Back in 2013, when Washington State’s anti-gun groups rolled out Initiative 594, they promised voters this “universal background check” law would save lives by keeping “firearms out of dangerous hands” because private gun sales would be subjected to a NICS check done through a licensed dealer. Prior to the enactment of the law, representatives of the Washington Alliance for Gun Responsibility, the main proponent of 594, disingenuously described the measure as a “common sense” law that “simply applies the current system of background checks to all sales.” 

The NRA opposed this “deeply flawed” initiative because of the not-so-fine print. 

By regulating all firearm “transfers” as well as “sales,” the initiative law treats gifts, loans and other temporary changes in the possession of a gun as the equivalent of a sale. Only some kinds of “transfers” are specifically exempted from the background check process, including a “bona fide gift” (but not a loan) between a parent and child, and a temporary loan to prevent “imminent death or great bodily harm.” 

Such transfers, though, are legally exempted only if the duration is restricted to “as long as immediately necessary to prevent such imminent death or great bodily harm.” Otherwise, these loans, like other “transfers,” must first be brokered through a licensed gun dealer, and require a background check, fee, government paperwork and tax, and, in the case of a handgun, state registration. Persons who rely on the exemptions have the burden of proving these as an affirmative defense at their trial, and those who fail to comply with the background check requirements face criminal penalties, including potential jail time;

These unnecessary prohibitions on family members sharing guns, and similar shortcomings in this law, were disparaged as “one-in-a-million” “extreme hypothetical examples” by the citizen sponsor of 594; as “absurd hypotheticals” by another supporter, and another proponent described the restrictions as just an “inconvenience for law-abiding gun owners.”

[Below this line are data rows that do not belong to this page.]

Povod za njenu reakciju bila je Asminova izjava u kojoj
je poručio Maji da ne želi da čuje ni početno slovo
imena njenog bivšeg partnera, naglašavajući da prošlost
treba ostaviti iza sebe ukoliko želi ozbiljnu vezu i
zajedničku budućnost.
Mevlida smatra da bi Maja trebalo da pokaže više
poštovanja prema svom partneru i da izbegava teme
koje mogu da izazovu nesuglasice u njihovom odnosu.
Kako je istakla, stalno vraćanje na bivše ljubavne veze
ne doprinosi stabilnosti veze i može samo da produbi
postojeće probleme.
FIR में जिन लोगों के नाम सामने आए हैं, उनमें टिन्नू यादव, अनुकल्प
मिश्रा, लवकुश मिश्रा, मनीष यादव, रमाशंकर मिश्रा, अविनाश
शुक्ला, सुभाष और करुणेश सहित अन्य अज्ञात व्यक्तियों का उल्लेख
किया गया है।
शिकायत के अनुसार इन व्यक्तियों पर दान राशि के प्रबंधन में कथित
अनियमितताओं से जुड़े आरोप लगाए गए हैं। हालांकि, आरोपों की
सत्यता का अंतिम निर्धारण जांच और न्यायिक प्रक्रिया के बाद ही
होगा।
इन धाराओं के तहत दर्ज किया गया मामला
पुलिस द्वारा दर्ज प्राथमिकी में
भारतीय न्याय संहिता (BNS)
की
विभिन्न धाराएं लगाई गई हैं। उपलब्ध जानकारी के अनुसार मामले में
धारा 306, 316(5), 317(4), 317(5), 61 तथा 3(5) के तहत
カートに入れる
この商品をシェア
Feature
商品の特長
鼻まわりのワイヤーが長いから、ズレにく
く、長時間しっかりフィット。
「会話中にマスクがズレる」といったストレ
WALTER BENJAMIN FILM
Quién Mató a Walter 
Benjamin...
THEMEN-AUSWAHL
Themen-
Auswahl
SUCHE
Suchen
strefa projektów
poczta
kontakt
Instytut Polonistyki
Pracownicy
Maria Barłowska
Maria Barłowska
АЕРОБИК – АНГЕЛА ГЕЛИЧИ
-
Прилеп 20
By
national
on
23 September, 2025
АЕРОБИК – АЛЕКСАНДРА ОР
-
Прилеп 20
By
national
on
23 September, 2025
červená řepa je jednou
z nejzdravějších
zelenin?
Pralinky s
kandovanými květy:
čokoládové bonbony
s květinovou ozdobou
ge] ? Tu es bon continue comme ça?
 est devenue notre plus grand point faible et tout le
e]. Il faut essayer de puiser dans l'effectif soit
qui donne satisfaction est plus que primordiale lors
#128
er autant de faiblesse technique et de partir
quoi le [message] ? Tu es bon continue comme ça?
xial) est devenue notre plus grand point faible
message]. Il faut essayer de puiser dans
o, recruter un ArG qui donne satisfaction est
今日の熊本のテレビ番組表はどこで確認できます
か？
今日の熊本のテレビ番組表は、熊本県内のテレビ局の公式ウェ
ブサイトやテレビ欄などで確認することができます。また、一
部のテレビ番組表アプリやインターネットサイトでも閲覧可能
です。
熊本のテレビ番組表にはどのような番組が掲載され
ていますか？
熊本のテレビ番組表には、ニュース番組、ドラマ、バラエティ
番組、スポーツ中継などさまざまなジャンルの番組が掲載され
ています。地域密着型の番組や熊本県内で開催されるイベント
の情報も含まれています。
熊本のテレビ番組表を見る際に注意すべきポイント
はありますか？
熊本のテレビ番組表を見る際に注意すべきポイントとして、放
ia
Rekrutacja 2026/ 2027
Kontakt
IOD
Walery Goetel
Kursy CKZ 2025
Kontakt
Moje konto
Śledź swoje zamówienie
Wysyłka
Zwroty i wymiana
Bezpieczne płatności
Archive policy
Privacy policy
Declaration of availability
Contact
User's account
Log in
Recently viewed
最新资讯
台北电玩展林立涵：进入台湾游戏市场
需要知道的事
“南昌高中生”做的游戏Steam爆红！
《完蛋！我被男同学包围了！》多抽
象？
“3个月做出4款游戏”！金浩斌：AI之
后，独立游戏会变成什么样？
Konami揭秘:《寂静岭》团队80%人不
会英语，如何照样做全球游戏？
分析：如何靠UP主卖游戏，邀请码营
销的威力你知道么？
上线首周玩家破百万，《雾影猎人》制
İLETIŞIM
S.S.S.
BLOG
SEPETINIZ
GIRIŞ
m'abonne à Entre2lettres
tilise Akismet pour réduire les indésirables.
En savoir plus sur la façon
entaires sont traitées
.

Life often imitates art, and like Kevin McCallister in Hollywood’s Home Alone movie, teenager Kimber Wood found herself living one of these ridiculously unimaginable hypotheticals this week. According to news reports, Wood’s boyfriend had called to warn her that sheriff deputies were looking for a suspected car thief who had escaped in the area. Ms. Wood phoned her father at work to ask if she could borrow one of his guns. He agreed, so she retrieved a handgun and went back to sleep. Waking up to find the suspect in the room with her, she was able to stop him in his tracks and make him leave by pointing her gun at him. (He fled, but not, apparently, without helping himself to the boyfriend’s ATV). 

The United States Supreme Court ruled in District of Columbia v. Heller that the core protection of the Second Amendment is the possession of firearms for self-defense in the home. Under Washington’s bizarre background check law, however, a father who wants to give his daughter a loaner gun for self-defense in the home must wait until it’s clear that there’s a serious and “imminent” threat to his child, and the gun transfer is “immediately necessary” (which should exempt the transfer from the background check law, but might not be quick enough to prevent harm), or undergo the background check process. Moreover, federal law prohibits licensed dealers from transferring handguns to persons under the age of 21, and long guns to persons under the age of 18. Because Washington’s law requires a licensed dealer to treat a private transfer as if it is a sale out of the dealer’s own inventory and follow all applicable federal laws, the result is that, unless some other exception applies, a parent cannot loan a long gun to a child aged less than 18 or a handgun to a child aged under 21.

Self-defense isn’t just a cute Hollywood plot line, and not all criminals are comical bandits who can be outwitted by children. For many Americans, there isn’t anything hypothetical about having to protect themselves while home alone. To quote Kevin McCallister, “This is my house, I have to defend it.”  We can hope that nobody in the Wood family is charged with a crime and all remains well.